Although I also understand that he is indeed comforting me, but this matter does make me feel a lot more comfortable, anyway, it is indeed a good thing to have someone who is willing to comfort me like this, but tomorrow's beacon fire show princes don't know how it will be staged? I don't know why.,I'm looking forward to something like this inexplicably.,Although it's really sad to say this.,But it's a good thing to have someone willing to accompany me like this.。

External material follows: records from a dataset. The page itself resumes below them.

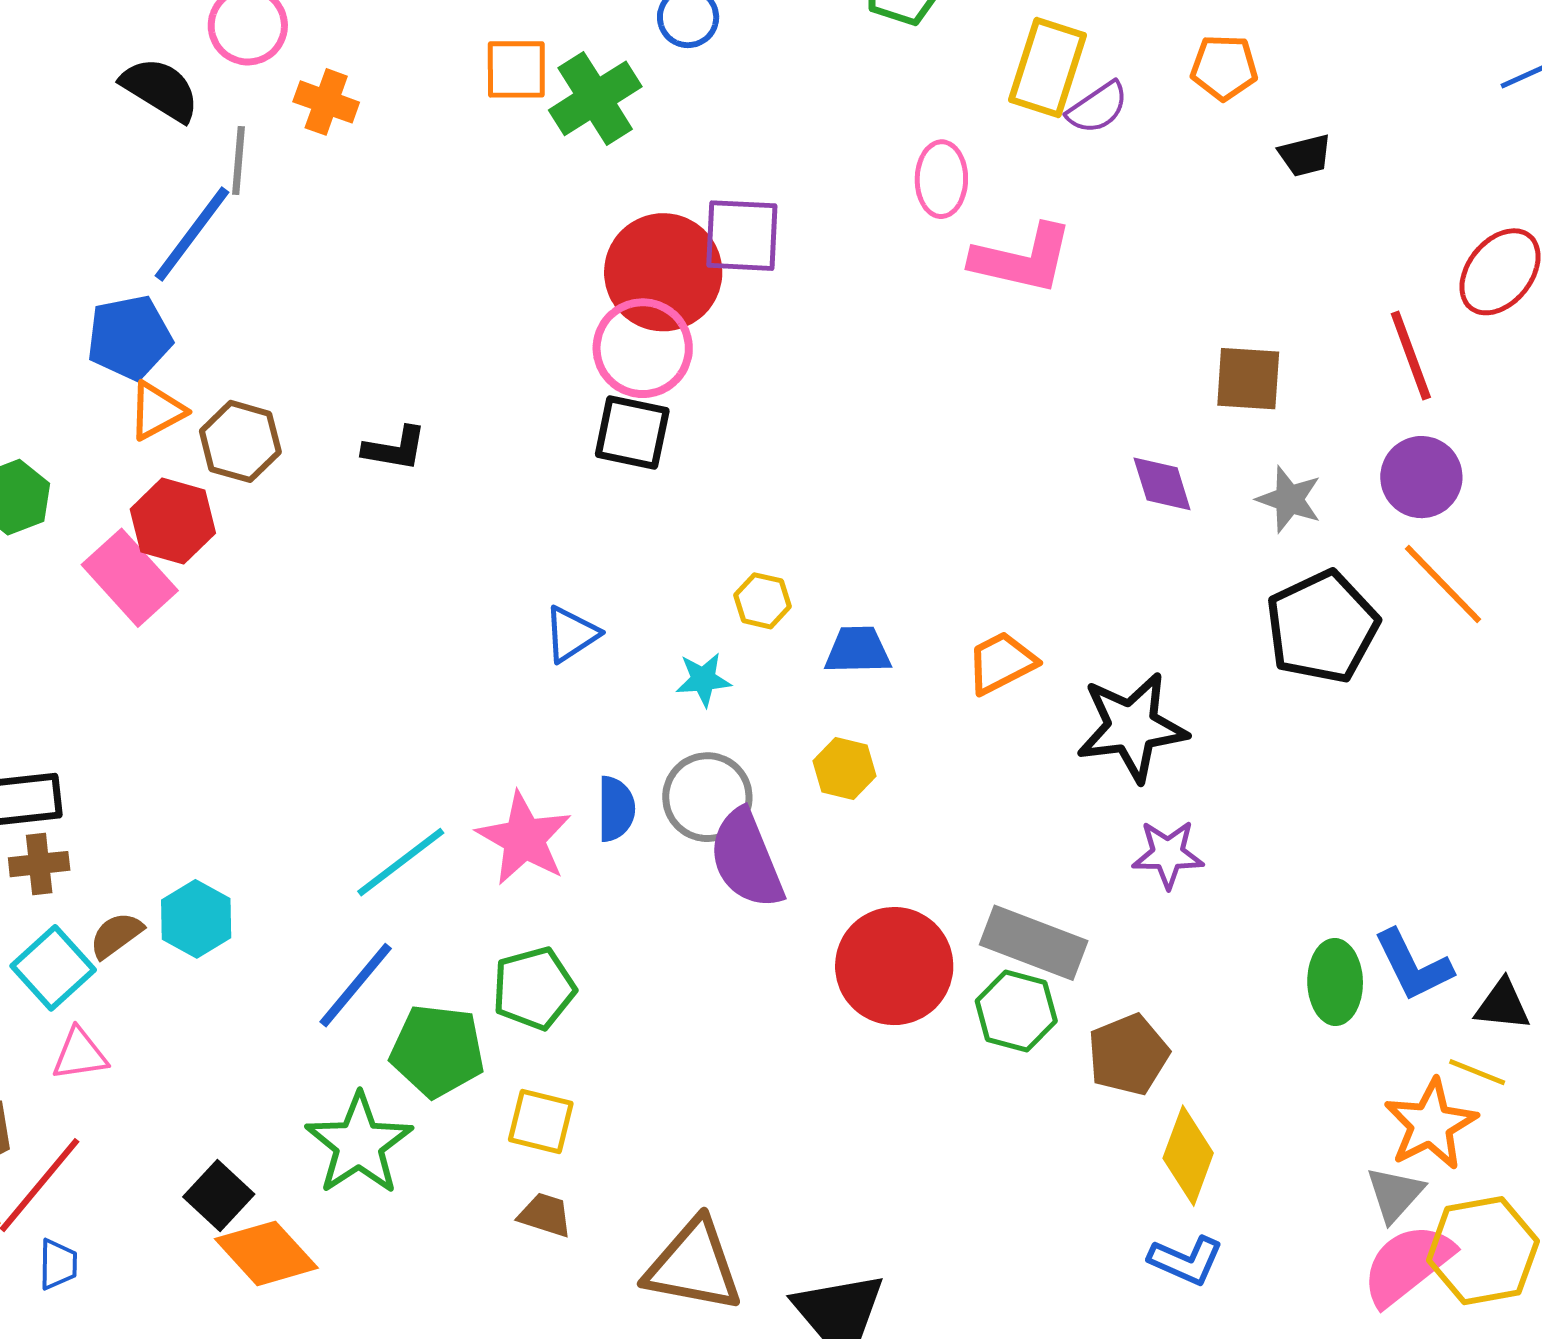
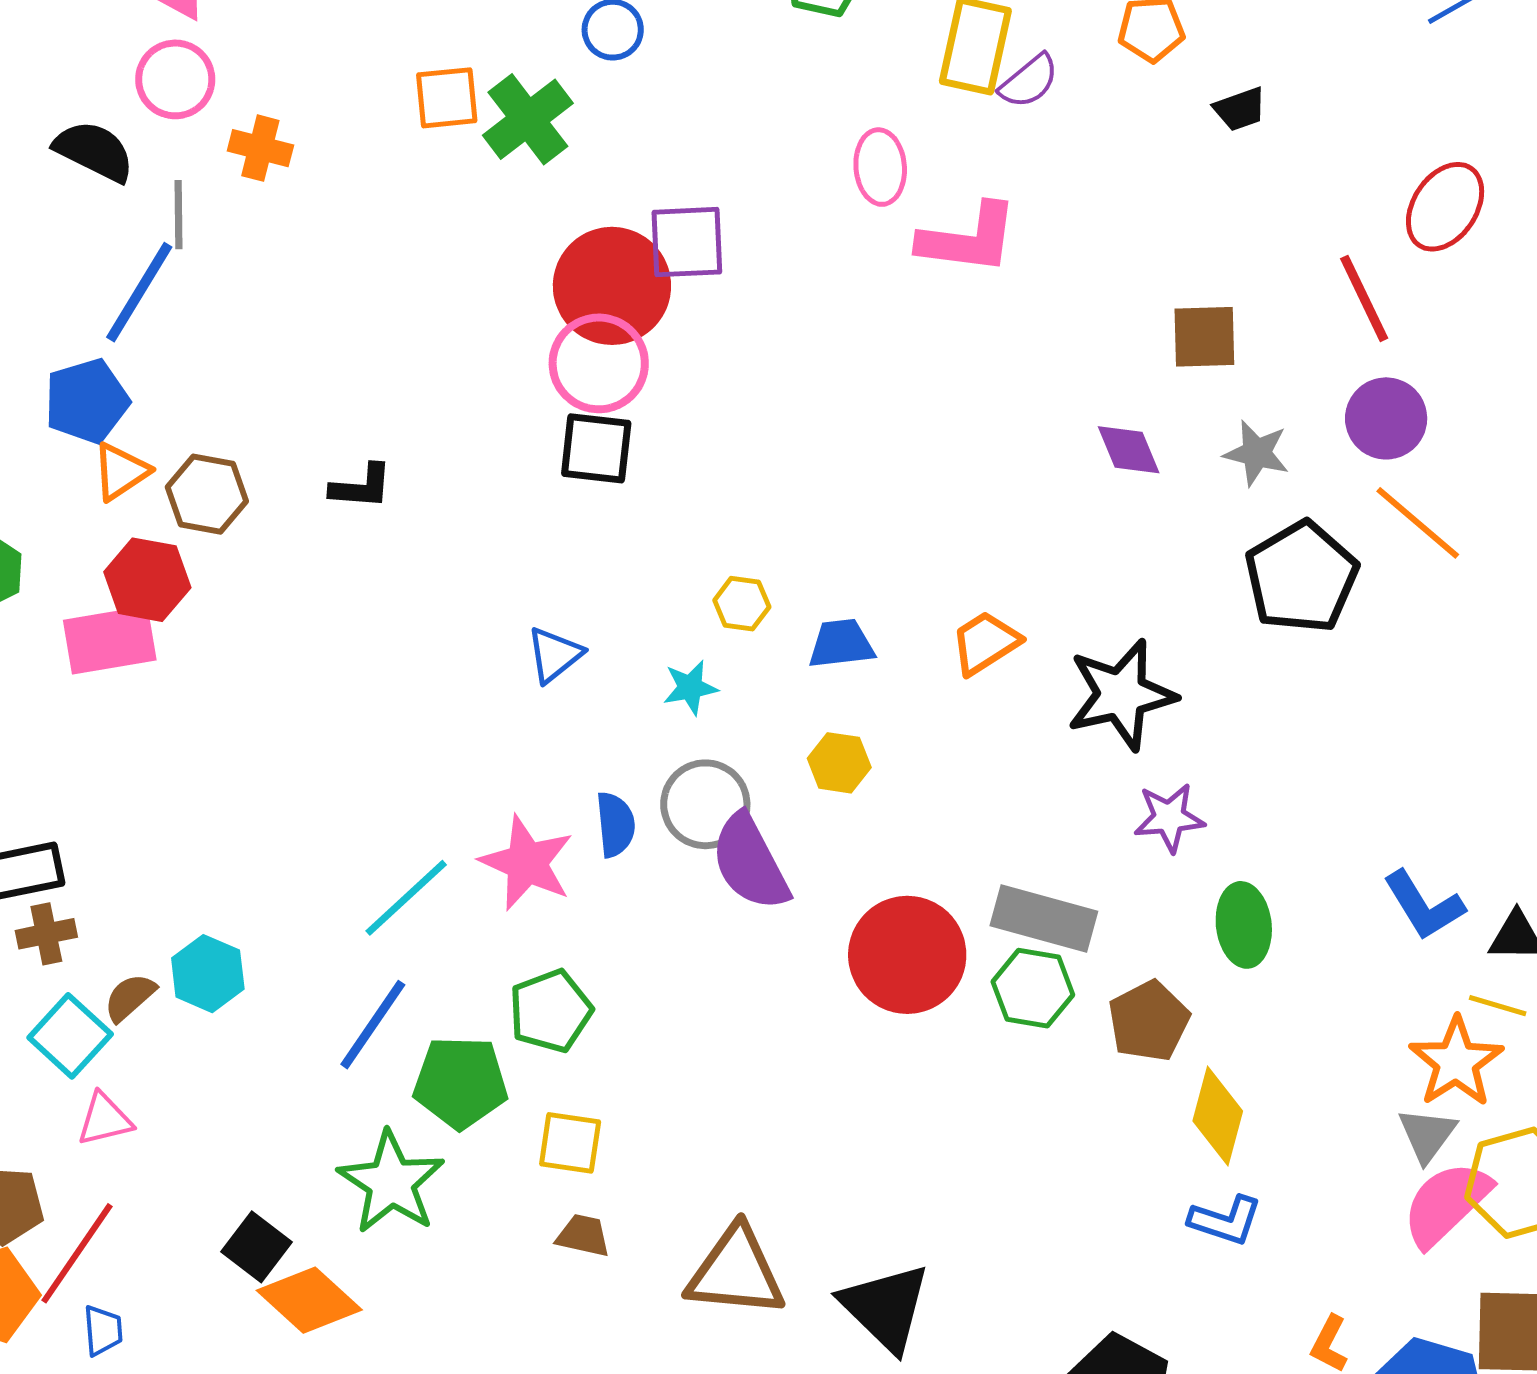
pink rectangle: (130, 578) -> (110, 640), turned -52
green ellipse: (1335, 982) -> (1244, 925), moved

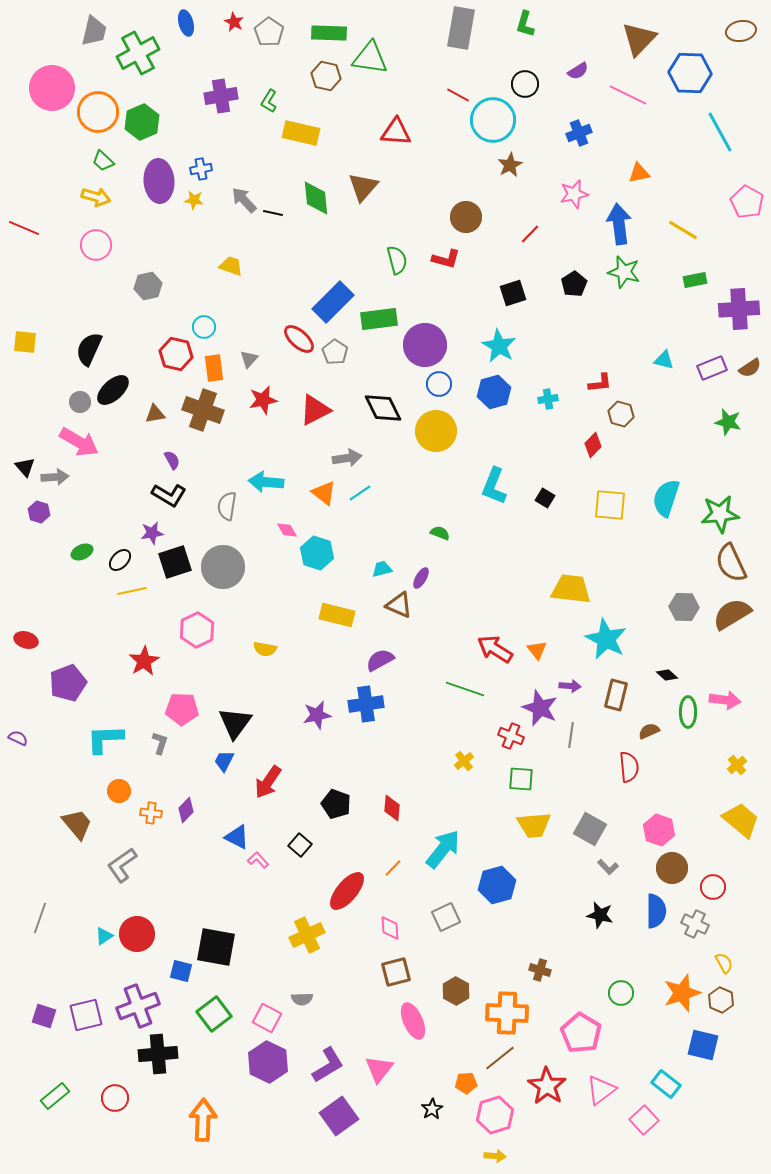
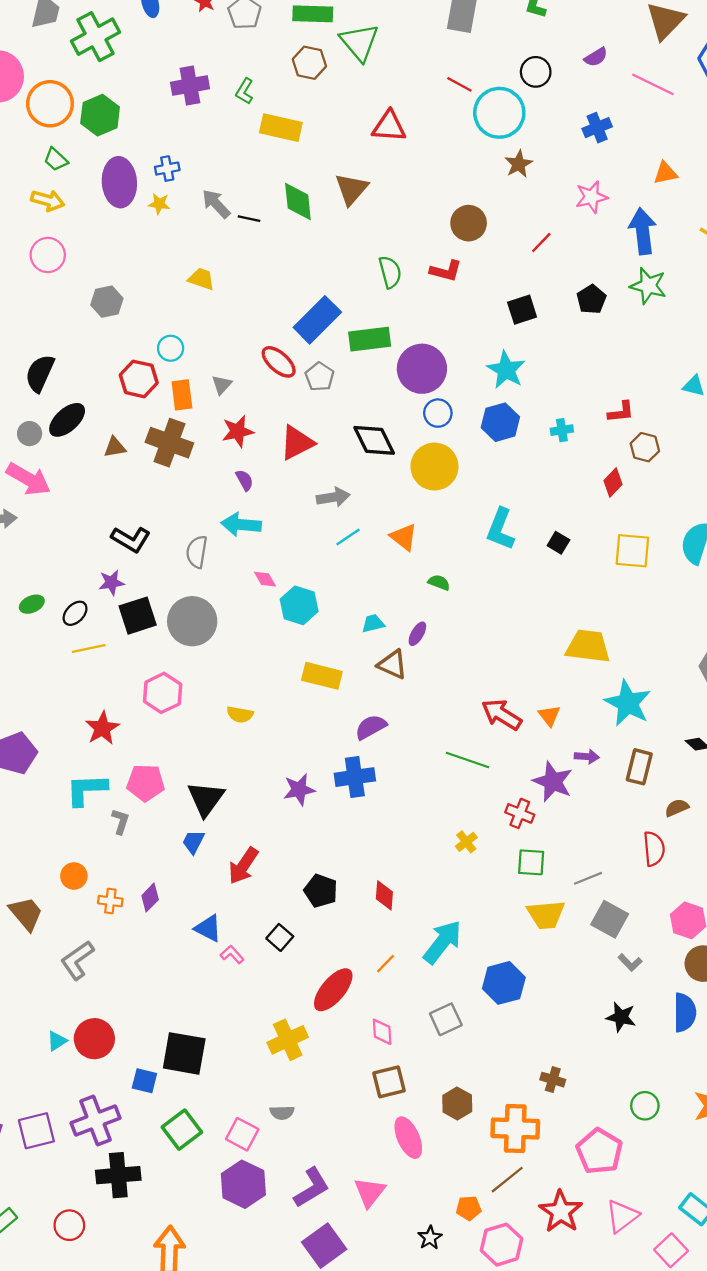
green triangle: (370, 58) -> (359, 42), turned 42
purple semicircle: (172, 460) -> (245, 480), moved
orange triangle: (324, 493) -> (404, 537), moved
gray line: (571, 735) -> (588, 878), moved, turned 60
cyan L-shape: (105, 739) -> (86, 790), moved

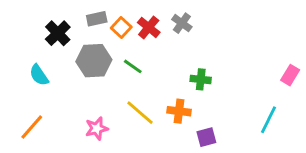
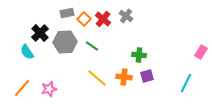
black cross: (58, 33) -> (40, 33), moved
pink star: (97, 128) -> (49, 89), moved
purple square: (206, 137) -> (147, 76), moved

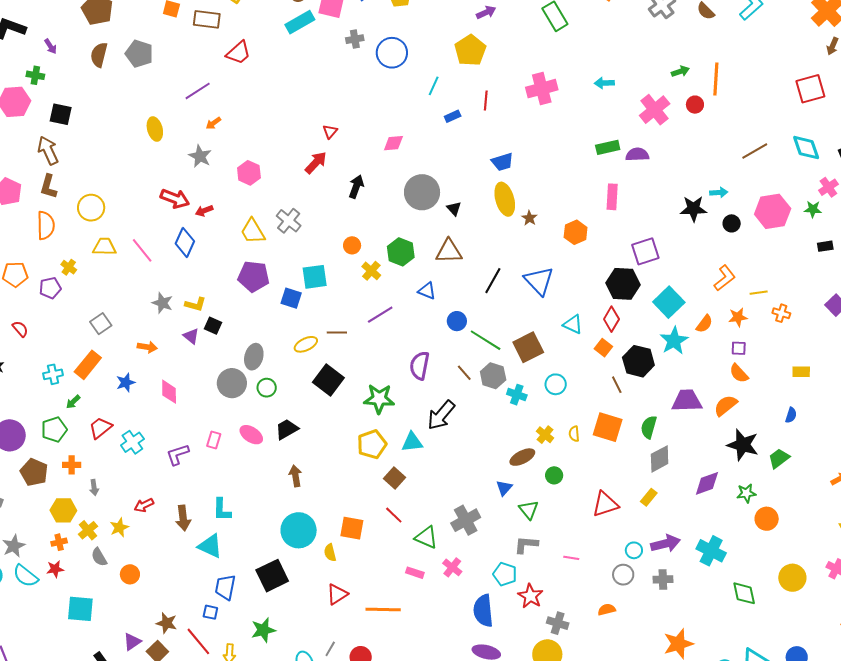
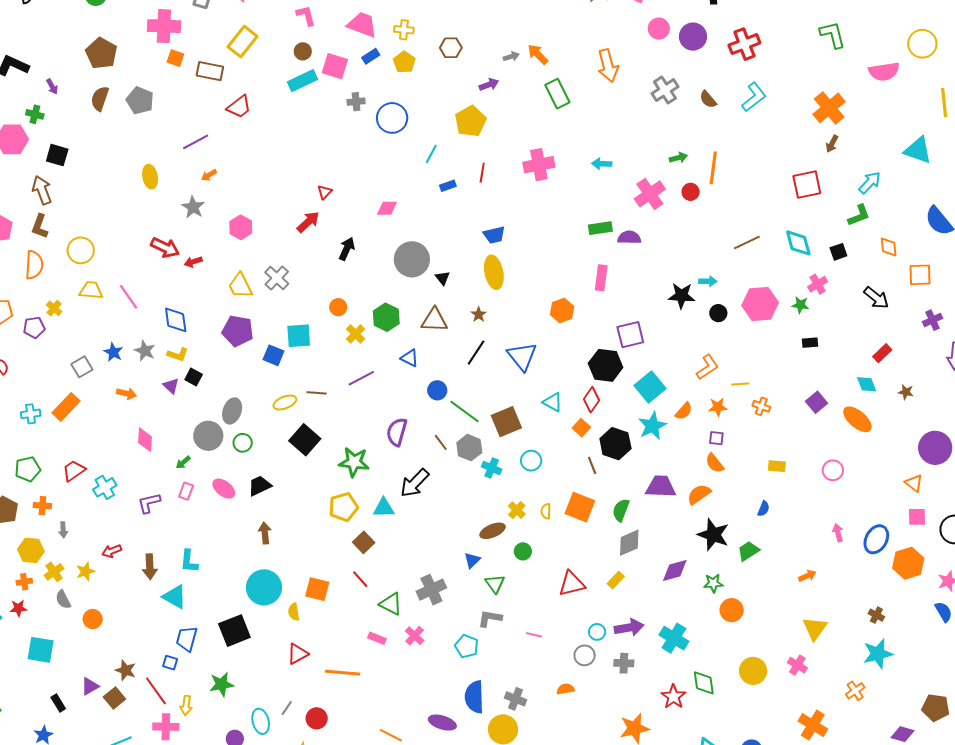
brown star: (529, 218) -> (479, 315), moved
blue diamond: (185, 242) -> (176, 320), moved, turned -36
blue star: (126, 383) -> (113, 352), moved, turned -30
green arrow: (73, 402) -> (183, 462), moved
red star: (530, 596) -> (673, 697), moved
blue semicircle: (483, 611) -> (474, 697), moved

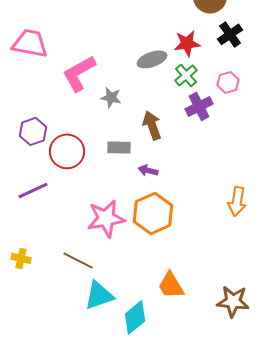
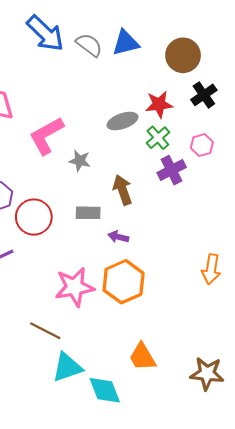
cyan diamond: (135, 317) -> (105, 390), turned -72

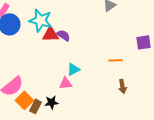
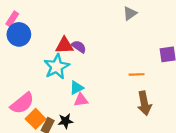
cyan star: (40, 20) -> (57, 67), moved, turned 30
cyan triangle: (73, 69) -> (77, 88), moved
brown arrow: (122, 86) -> (144, 103), size x1.5

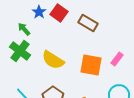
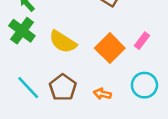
orange square: (91, 65) -> (110, 48), turned 35

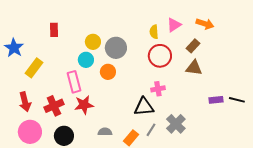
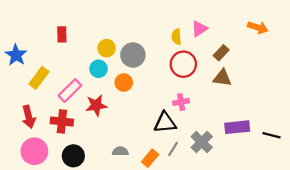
orange arrow: (205, 24) -> (258, 28), moved
pink rectangle: (74, 82) -> (70, 91), moved, turned 60
purple rectangle: (216, 100) -> (237, 127), moved, size x1.5
black line: (237, 100) -> (272, 135), moved
red star: (84, 105) -> (96, 105), moved
red cross: (54, 106) -> (62, 121), turned 30

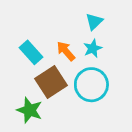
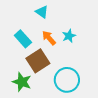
cyan triangle: (94, 22) -> (42, 12), moved, turned -40
cyan circle: (91, 85) -> (67, 80), moved

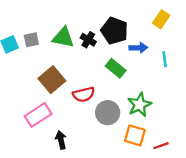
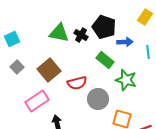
gray square: (31, 40) -> (17, 67), moved, turned -32
green star: (139, 105) -> (126, 80), moved, turned -30

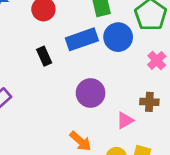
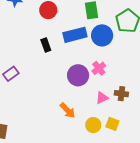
pink cross: (157, 60) -> (99, 68), moved
brown cross: (149, 102) -> (121, 94), moved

"Anyway, tomorrow we will have to meet the princes of the Beacon Fire Opera, and I don't know how charming my new queen is, and then let them write it like this, although I really don't get angry in my heart, but this kind of smear does make us angry. Do I seem to like beauty that much? ”

I shook my head, this guy naturally doesn't like beauties, although my skin should be pretty good, but I think he's just a friend of me, and I never think he should like me, because for such a thing, I don't think he should like me anymore, and I don't have the qualifications to let him like it.

"In fact, in my opinion, this history is more like a history of forcing the palace, although they say it is good, but this matter seems to me to be more like a forced palace, anyway, if you want to abdicate like this, then it should not be a good thing to think about it, they also hope to be able to inherit your throne in a good way, so how to let you loose is also a problem, they should have been prepared for this matter for a long time, so how can they actually leave such a stroke, I'd rather say that you're a good question than that they're forcing the palace.,It's a pity that they can't find a reason so they can only say that about me.,Speaking of which, I'm also quite wronged.,After all, my beauty really didn't make you like it.。 ”

"Maybe I'll like it in the future, I've been thinking about this kind of thing for a long, long time, since you are also a great beauty, then maybe when it's time to part with life and death, I really like you, not necessarily."

I smiled inexplicably, I never commented on such things, because liking and love are two different things, although he can say that he likes me, but he doesn't necessarily have to say that liking must be love, for such a thing, how can I take it seriously? The only way to do that is not to speak.